Designing A Customer-Centric Organization
In his posts on ‘donor centricity’ (start here and use the links!), Roger strives to separate the wheat from the chaff. As he has put it, just using the word ‘you’ in every other sentence doesn’t make your fundraising program donor centric.
The true magic ingredient of donor centricity is listening. Listening to each donor — in fact reaching out for and simplifying donor feedback — and then acting on the information donors provide. Indeed, if you don’t intend to act, why bother listening … why pretend?
Acting on what your donors tell you might lead to changing things that probably could be working to the greater satisfaction of all donors (such as streamlining your online donation page) … a better systematic or ‘wholesale’ solution or practice.

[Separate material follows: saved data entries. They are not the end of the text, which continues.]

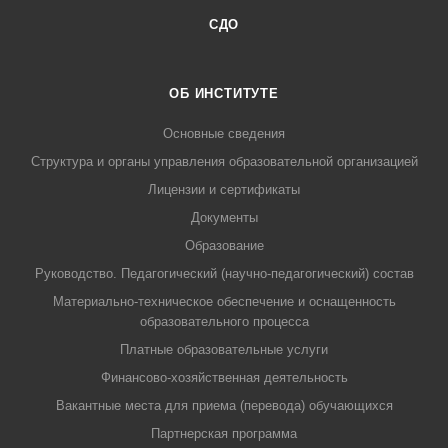
СДО
ОБ ИНСТИТУТЕ
Основные сведения
Структура и органы управления образовательной организацией
Лицензии и сертификаты
Документы
Образование
Руководство. Педагогический (научно-педагогический) состав
Материально-техническое обеспечение и оснащенность
образовательного процесса
Платные образовательные услуги
Финансово-хозяйственная деятельность
Вакантные места для приема (перевода) обучающихся
Партнерская программа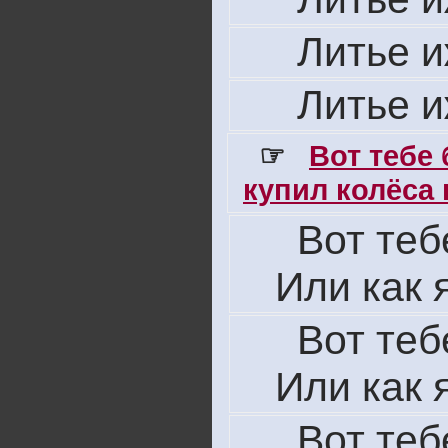
Литье 
Литье 
☞
Вот тебе
купил колёса н
Вот теб
Или как 
Вот теб
Или как 
Вот теб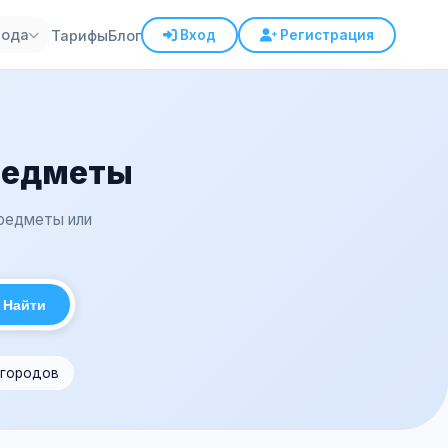
рода
Тарифы
Блог
Вход
Регистрация
редметы
предметы или
Найти
 городов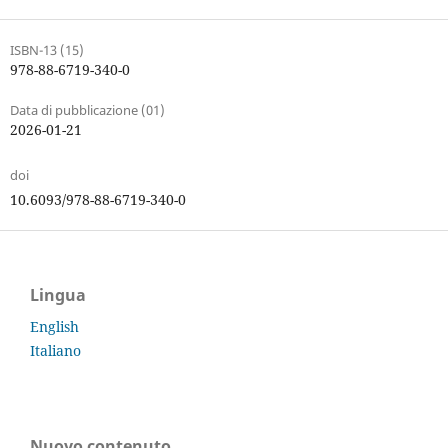
ISBN-13 (15)
978-88-6719-340-0
Data di pubblicazione (01)
2026-01-21
doi
10.6093/978-88-6719-340-0
Lingua
English
Italiano
Nuovo contenuto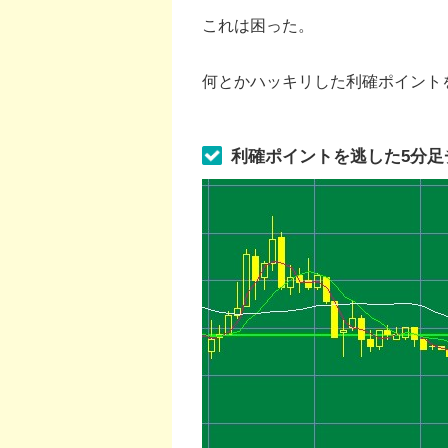
これは困った。
何とかハッキリした利確ポイント
利確ポイントを逃した5分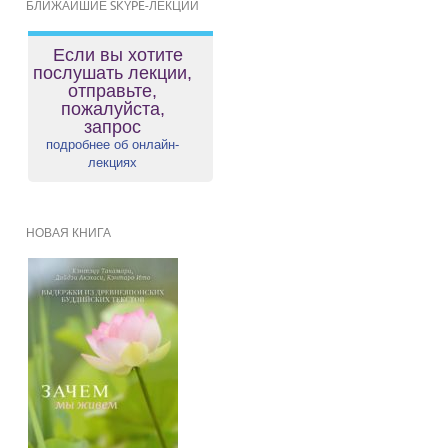
БЛИЖАЙШИЕ SKYPE-ЛЕКЦИИ
Если вы хотите
послушать лекции,
отправьте,
пожалуйста,
запрос
подробнее об онлайн-
лекциях
НОВАЯ КНИГА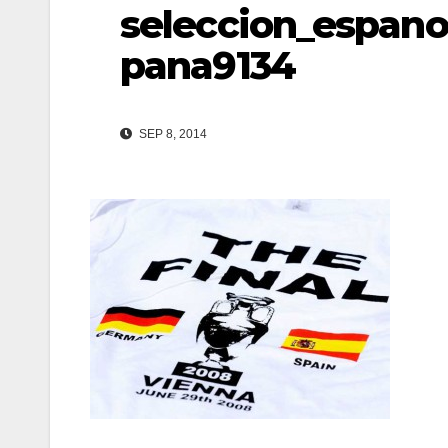
seleccion_espano
pana9134
SEP 8, 2014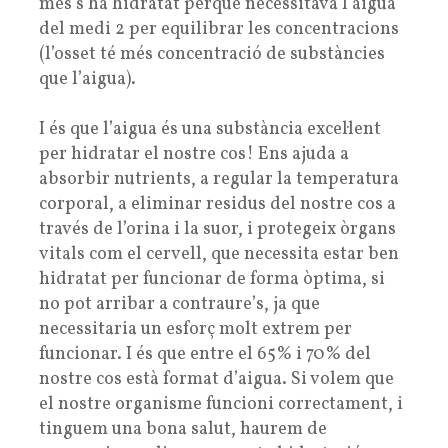
més s’ha hidratat perquè necessitava l’aigua
del medi 2 per equilibrar les concentracions
(l’osset té més concentració de substàncies
que l’aigua).
I és que l’aigua és una substància excel·lent
per hidratar el nostre cos! Ens ajuda a
absorbir nutrients, a regular la temperatura
corporal, a eliminar residus del nostre cos a
través de l’orina i la suor, i protegeix òrgans
vitals com el cervell, que necessita estar ben
hidratat per funcionar de forma òptima, si
no pot arribar a contraure’s, ja que
necessitaria un esforç molt extrem per
funcionar. I és que entre el 65% i 70% del
nostre cos està format d’aigua. Si volem que
el nostre organisme funcioni correctament, i
tinguem una bona salut, haurem de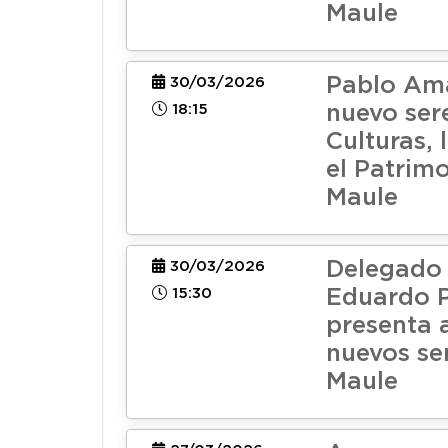
Maule
Pablo Ama
30/03/2026
18:15
nuevo ser
Culturas, 
el Patrimo
Maule
Delegado
30/03/2026
15:30
Eduardo P
presenta 
nuevos se
Maule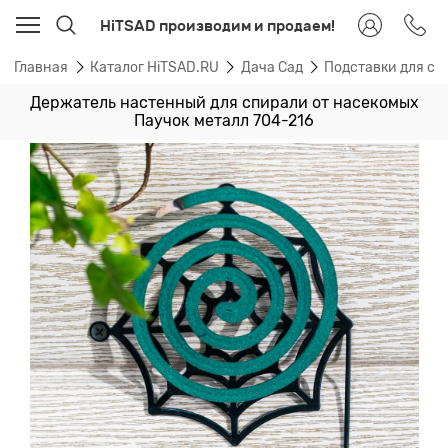
HiTSAD производим и продаем!
Главная
Каталог HiTSAD.RU
Дача Сад
Подставки для сп
Держатель настенный для спирали от насекомых
Паучок металл 704-216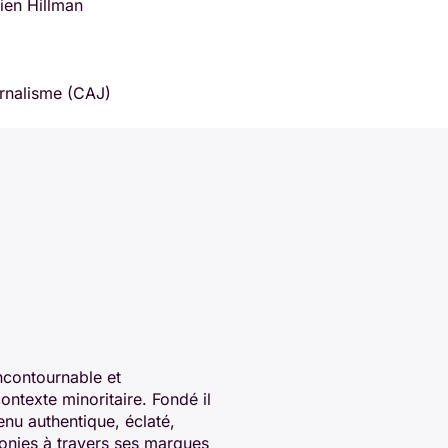
ien Hillman
ournalisme (CAJ)
ncontournable et
texte minoritaire. Fondé il
enu authentique, éclaté,
phonies à travers ses marques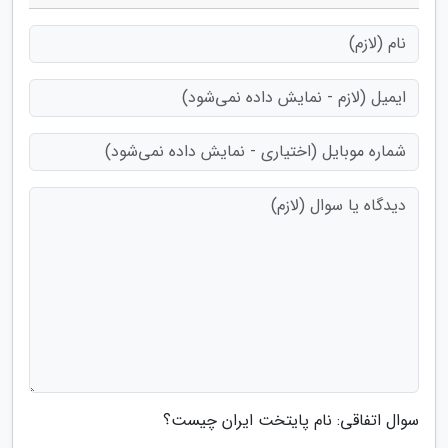
سوال اتفاقی: نام پایتخت ایران چیست؟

Or, at the ‘retail’ level, changing the way you interact with respect to an individual donor, based upon their expressed preference (such as communicating only online).
Response to listening — carried right through to the individual donor — is the true test of donor centricity.

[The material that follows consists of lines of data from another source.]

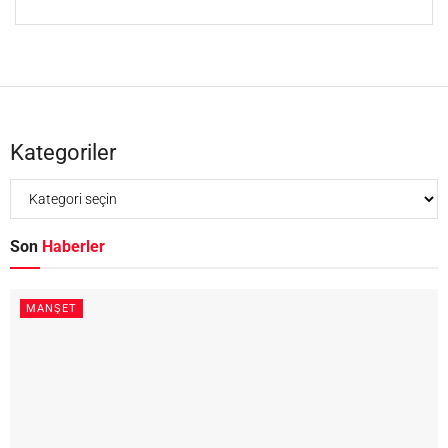
Kategoriler
Son
Haberler
MANŞET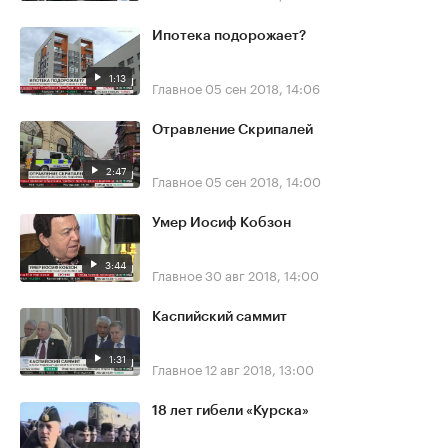
Ипотека подорожает?
1:13
Главное
05 сен 2018, 14:06
Отравление Скрипалей
2:47
Главное
05 сен 2018, 14:00
Умер Иосиф Кобзон
3:44
Главное
30 авг 2018, 14:00
Каспийский саммит
1:31
Главное
12 авг 2018, 13:00
18 лет гибели «Курска»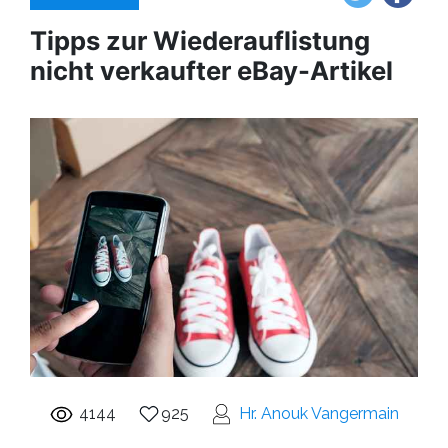
Tipps zur Wiederauflistung
nicht verkaufter eBay-Artikel
4144
925
Hr. Anouk Vangermain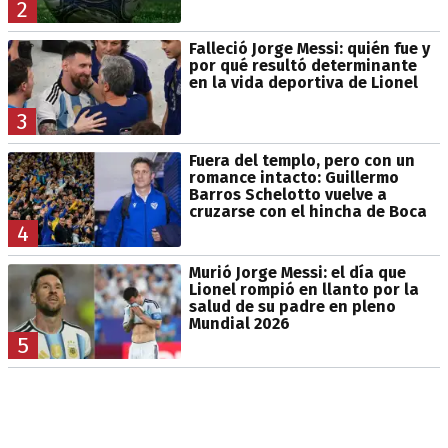
2
Falleció Jorge Messi: quién fue y
por qué resultó determinante
en la vida deportiva de Lionel
3
Fuera del templo, pero con un
romance intacto: Guillermo
Barros Schelotto vuelve a
cruzarse con el hincha de Boca
4
Murió Jorge Messi: el día que
Lionel rompió en llanto por la
salud de su padre en pleno
Mundial 2026
5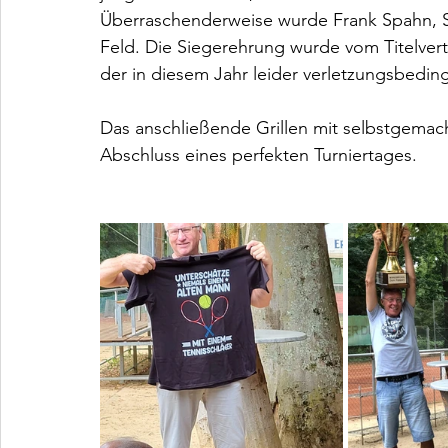
Überraschenderweise wurde Frank Spahn, Si
Feld. Die Siegerehrung wurde vom Titelverte
der in diesem Jahr leider verletzungsbedin
Das anschließende Grillen mit selbstgemach
Abschluss eines perfekten Turniertages.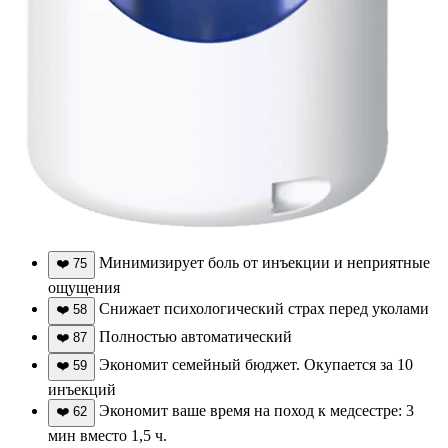
Минимизирует боль от инъекции и неприятные
❤️
75
ощущения
Снижает психологический страх перед уколами
❤️
58
Полностью автоматический
❤️
87
Экономит семейный бюджет. Окупается за 10
❤️
59
инъекций
Экономит ваше время на поход к медсестре: 3
❤️
62
мин вместо 1,5 ч.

Here, from the commercial space, is an example written up in Marketing Profs — with a bit more marketing jargon, of course — of how to move an organization in the direction of customer-centric.

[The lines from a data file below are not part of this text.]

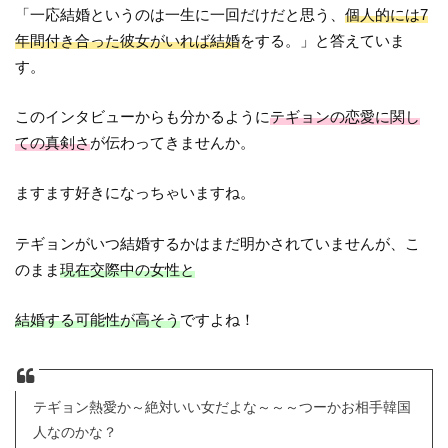
「一応結婚というのは一生に一回だけだと思う、
個人的には7
年間付き合った彼女がいれば結婚
をする。」と答えていま
す。
このインタビューからも分かるように
テギョンの恋愛に関し
ての真剣さ
が伝わってきませんか。
ますます好きになっちゃいますね。
テギョンがいつ結婚するかはまだ明かされていませんが、こ
のまま
現在交際中の女性と
結婚する可能性が高そう
ですよね！
テギョン熱愛か～絶対いい女だよな～～～つーかお相手韓国
人なのかな？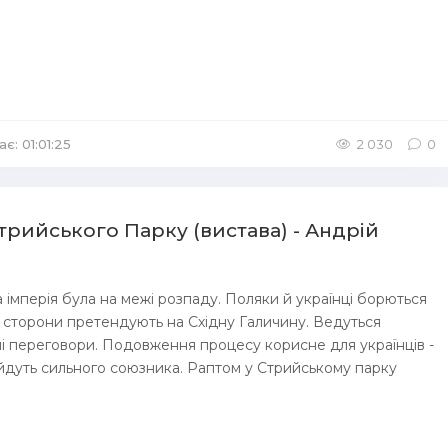
є: 01:01:25
/
Аудіокниги Детективи
2 030
0
Стрийського Парку (вистава) - Андрій
 імперія була на межі розпаду. Поляки й українці борються
і сторони претендують на Східну Галичину. Ведуться
ні переговори. Подовження процесу корисне для українців -
йдуть сильного союзника. Раптом у Стрийському парку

Step #1, which would apply to any nonprofit as well, is focusing on understanding the customer experience from the customer’s point of view. Why? Because it’s only the customer’s or donor’s perception of whether things are working satisfactorily that matters, not yours.
I liked this ‘experience map’ used to illustrate the point for a catering business (click to enlarge). In this case, by listening across the entire ‘customer journey’, it became clear that, while the customers raved about the food, there were also a number of dissatisfying aspects to the service that could actually jeopardise its viability.
In short, offering great food isn’t enough to hold the customer.
Is your nonprofit just offering ‘great food’? That’s not good enough these days.